**Trecho do documento:**
Alto do Moura, Caruaru: um encontro com Mestre Manuel Eudócio
| Ateliê de Manuel Eudócio, Alto do Moura |
Na minha última passagem pelo Recife, fiz um passeio que estava na minha lista há séculos: ir a Caruaru, a 130 km. Fomos numa segunda-feira, porque era o dia em que nossa amiga Socorro poderia ir com a gente.
Se você está em Boa Viagem, saia pela rua Ribeiro de Brito e siga em frente — você vai dar na BR 101 e em seguida vai ver placas para a BR 232 e Caruaru. A estrada é inteiramente duplicada; tem um trechinho de serra, na subida a Gravatá, mas na maior parte do trajeto é plana e reta.
Em menos de duas horas já estávamos no engarrafamento nas redondezas da Feira de Caruaru, nossa primeira parada do dia.
Se você está a passeio, a Feira é uma mera curiosidade. Há muito tempo o lugar deixou de ganhar a vida como ponto turístico. O que come solto aqui é o turismo de negócios! Caruaru é a vitrine de um importantíssimo pólo de confecções do Agreste pernambucano. O produto típico da região é o… jeans. As ruas do entorno do núcleo original da Feira funcionam como um grande shopping de atacado. Vans, vans e mais vans trazem compradores de longe e passam o dia estacionadas no perímetro da feira.
[Feira de Caruaru]
Mas se tudo o que você quer é comprar uma sandália de couro bacana, tudo bem: você vai achar
Nosso objetivo principal em Caruaru era subir ao Alto do Moura, o bairro que reúne os ateliês dos artesãos que continuam a arte figurativa em barro de Mestre Vitalino. Do centro de Caruaru não há placas para o Alto do Moura, mas na BR o caminho é sinalizado. (Eu pensei que ia achar fácil no Google Maps, mas não há registro da rua Mestre Vitalino, onde ficam os ateliês.)
[Casa-Museu de Mestre Vitalino]
Nessa aventura, tivemos um pequeno azar e uma grande sorte. O pequeno azar foi o fato de, por ser segunda-feira, muita coisa estava fechada — incluindo a Casa-Museu de Mestre Vitalino. Mas isso foi compensado pela grande sorte de ter ido com a nossa amiga Socorro.
[Alto do Moura]
No meio do caminho, a Socorro ligou pro Marcelo Silveira, talentoso artista plástico que tem ateliês no Recife Antigo e em Gravatá. Quando ouviu “Alto do Moura”, o Marcelo foi categórico: “Vocês tem que ir no Manuel Eudócio!”. Então tá. Chegamos, perguntamos na rua, e nos disseram para continuar quase até o fim. De fato, no meio da ladeirinha, à esquerda, o ateliê apareceu.

**Registros fornecidos:**
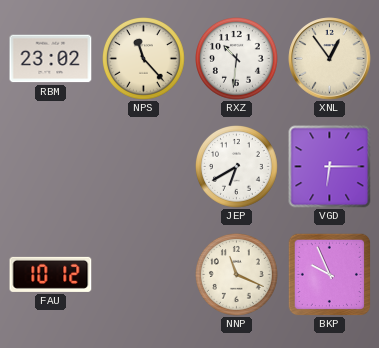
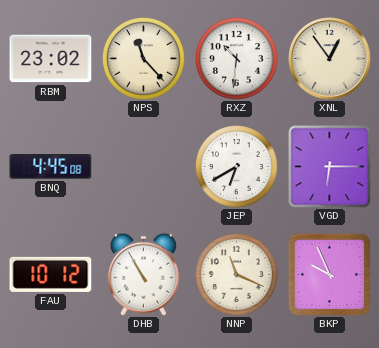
BNQ: none -> 4:45
DHB: none -> 10:55
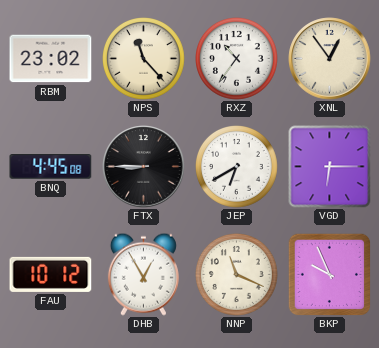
RXZ: 10:31 -> 10:36
FTX: none -> 8:45
DHB: 10:55 -> 12:55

**Exercícios:**
1. Reescreva todas as linhas dos registros acima, substituindo "none" por "nenhum" e mantendo todo o resto inalterado. Omita as imagens na resposta.
2. Retome o relato da visita a Caruaru e ao Alto do Moura, prosseguindo a partir da última frase apresentada.

**Respostas dos exercícios:**
1.
BNQ: nenhum -> 4:45
DHB: nenhum -> 10:55
RXZ: 10:31 -> 10:36
FTX: nenhum -> 8:45
DHB: 10:55 -> 12:55

2.
[Mestre Manuel Eudócio]
A porta estava aberta e, no canto da oficina, lá estava ele: Mestre Manuel Eudócio, aos 80 anos, lépido, moldando um de seus personagens. No chão e nas prateleiras, peças pintadas e assinadas: bois, casamentos na roça, reisados completos. Mestre Eudócio tem um estilo próprio: sua marca registrada são as máscaras usadas por seus personagens. Eu olhei e começou a tocar na minha cabeça “Festa no interior” — parapapapapapá… pá pá pá pá.
[Manuel Eudócio]
Nas paredes mestre Eudócio pendura fotos dos famosos que já estiveram no ateliê. Estão lá também os anúncios que ele estrelou para uma campanha publicitária do Banco Real. E o seu maior orgulho: a foto do presidente Lula e dona Marisa presenteando Bento XVI, no Vaticano, com peças suas.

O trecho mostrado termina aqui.